[Saved entries]

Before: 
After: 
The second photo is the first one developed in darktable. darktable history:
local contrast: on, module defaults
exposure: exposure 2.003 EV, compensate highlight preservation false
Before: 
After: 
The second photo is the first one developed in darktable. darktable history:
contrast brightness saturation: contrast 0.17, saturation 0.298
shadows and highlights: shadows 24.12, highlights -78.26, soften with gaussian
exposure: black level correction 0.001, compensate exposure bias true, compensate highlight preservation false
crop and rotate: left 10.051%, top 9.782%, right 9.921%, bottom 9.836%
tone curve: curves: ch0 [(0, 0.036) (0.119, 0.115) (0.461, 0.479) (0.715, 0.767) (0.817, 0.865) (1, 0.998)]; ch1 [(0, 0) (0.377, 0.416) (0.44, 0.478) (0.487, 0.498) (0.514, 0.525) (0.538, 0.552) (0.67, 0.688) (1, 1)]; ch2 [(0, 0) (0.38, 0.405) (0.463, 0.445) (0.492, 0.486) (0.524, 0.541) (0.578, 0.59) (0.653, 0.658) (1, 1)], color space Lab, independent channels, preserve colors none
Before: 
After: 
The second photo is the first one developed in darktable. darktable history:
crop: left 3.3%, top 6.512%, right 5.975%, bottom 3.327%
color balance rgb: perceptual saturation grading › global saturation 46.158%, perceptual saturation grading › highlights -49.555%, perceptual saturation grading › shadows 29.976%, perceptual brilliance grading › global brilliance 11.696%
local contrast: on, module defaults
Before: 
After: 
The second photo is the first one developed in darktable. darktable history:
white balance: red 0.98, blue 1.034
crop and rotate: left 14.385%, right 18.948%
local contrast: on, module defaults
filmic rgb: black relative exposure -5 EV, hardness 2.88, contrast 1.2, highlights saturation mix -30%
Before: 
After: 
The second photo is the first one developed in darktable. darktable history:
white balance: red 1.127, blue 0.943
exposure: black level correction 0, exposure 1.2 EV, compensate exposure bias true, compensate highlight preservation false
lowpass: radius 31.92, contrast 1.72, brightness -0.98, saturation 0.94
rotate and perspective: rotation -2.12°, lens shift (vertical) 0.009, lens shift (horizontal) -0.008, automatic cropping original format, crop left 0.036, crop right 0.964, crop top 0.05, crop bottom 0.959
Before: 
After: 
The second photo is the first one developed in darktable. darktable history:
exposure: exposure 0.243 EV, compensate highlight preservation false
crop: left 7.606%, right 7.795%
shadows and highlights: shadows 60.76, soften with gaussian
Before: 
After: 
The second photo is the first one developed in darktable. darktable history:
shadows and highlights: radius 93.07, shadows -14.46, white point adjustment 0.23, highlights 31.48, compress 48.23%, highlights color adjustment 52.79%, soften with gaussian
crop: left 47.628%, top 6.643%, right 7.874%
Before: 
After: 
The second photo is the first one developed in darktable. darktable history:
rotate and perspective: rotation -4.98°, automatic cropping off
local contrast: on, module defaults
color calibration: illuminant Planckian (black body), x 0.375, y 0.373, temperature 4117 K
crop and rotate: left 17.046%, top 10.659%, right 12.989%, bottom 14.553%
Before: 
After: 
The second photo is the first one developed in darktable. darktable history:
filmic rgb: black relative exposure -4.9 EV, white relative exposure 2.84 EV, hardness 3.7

→ Written task
Could you repeat these lines with every "developed" swapped for "processed" and nothing else altered?

→ Completed task
Before: 
After: 
The second photo is the first one processed in darktable. darktable history:
local contrast: on, module defaults
exposure: exposure 2.003 EV, compensate highlight preservation false
Before: 
After: 
The second photo is the first one processed in darktable. darktable history:
contrast brightness saturation: contrast 0.17, saturation 0.298
shadows and highlights: shadows 24.12, highlights -78.26, soften with gaussian
exposure: black level correction 0.001, compensate exposure bias true, compensate highlight preservation false
crop and rotate: left 10.051%, top 9.782%, right 9.921%, bottom 9.836%
tone curve: curves: ch0 [(0, 0.036) (0.119, 0.115) (0.461, 0.479) (0.715, 0.767) (0.817, 0.865) (1, 0.998)]; ch1 [(0, 0) (0.377, 0.416) (0.44, 0.478) (0.487, 0.498) (0.514, 0.525) (0.538, 0.552) (0.67, 0.688) (1, 1)]; ch2 [(0, 0) (0.38, 0.405) (0.463, 0.445) (0.492, 0.486) (0.524, 0.541) (0.578, 0.59) (0.653, 0.658) (1, 1)], color space Lab, independent channels, preserve colors none
Before: 
After: 
The second photo is the first one processed in darktable. darktable history:
crop: left 3.3%, top 6.512%, right 5.975%, bottom 3.327%
color balance rgb: perceptual saturation grading › global saturation 46.158%, perceptual saturation grading › highlights -49.555%, perceptual saturation grading › shadows 29.976%, perceptual brilliance grading › global brilliance 11.696%
local contrast: on, module defaults
Before: 
After: 
The second photo is the first one processed in darktable. darktable history:
white balance: red 0.98, blue 1.034
crop and rotate: left 14.385%, right 18.948%
local contrast: on, module defaults
filmic rgb: black relative exposure -5 EV, hardness 2.88, contrast 1.2, highlights saturation mix -30%
Before: 
After: 
The second photo is the first one processed in darktable. darktable history:
white balance: red 1.127, blue 0.943
exposure: black level correction 0, exposure 1.2 EV, compensate exposure bias true, compensate highlight preservation false
lowpass: radius 31.92, contrast 1.72, brightness -0.98, saturation 0.94
rotate and perspective: rotation -2.12°, lens shift (vertical) 0.009, lens shift (horizontal) -0.008, automatic cropping original format, crop left 0.036, crop right 0.964, crop top 0.05, crop bottom 0.959
Before: 
After: 
The second photo is the first one processed in darktable. darktable history:
exposure: exposure 0.243 EV, compensate highlight preservation false
crop: left 7.606%, right 7.795%
shadows and highlights: shadows 60.76, soften with gaussian
Before: 
After: 
The second photo is the first one processed in darktable. darktable history:
shadows and highlights: radius 93.07, shadows -14.46, white point adjustment 0.23, highlights 31.48, compress 48.23%, highlights color adjustment 52.79%, soften with gaussian
crop: left 47.628%, top 6.643%, right 7.874%
Before: 
After: 
The second photo is the first one processed in darktable. darktable history:
rotate and perspective: rotation -4.98°, automatic cropping off
local contrast: on, module defaults
color calibration: illuminant Planckian (black body), x 0.375, y 0.373, temperature 4117 K
crop and rotate: left 17.046%, top 10.659%, right 12.989%, bottom 14.553%
Before: 
After: 
The second photo is the first one processed in darktable. darktable history:
filmic rgb: black relative exposure -4.9 EV, white relative exposure 2.84 EV, hardness 3.7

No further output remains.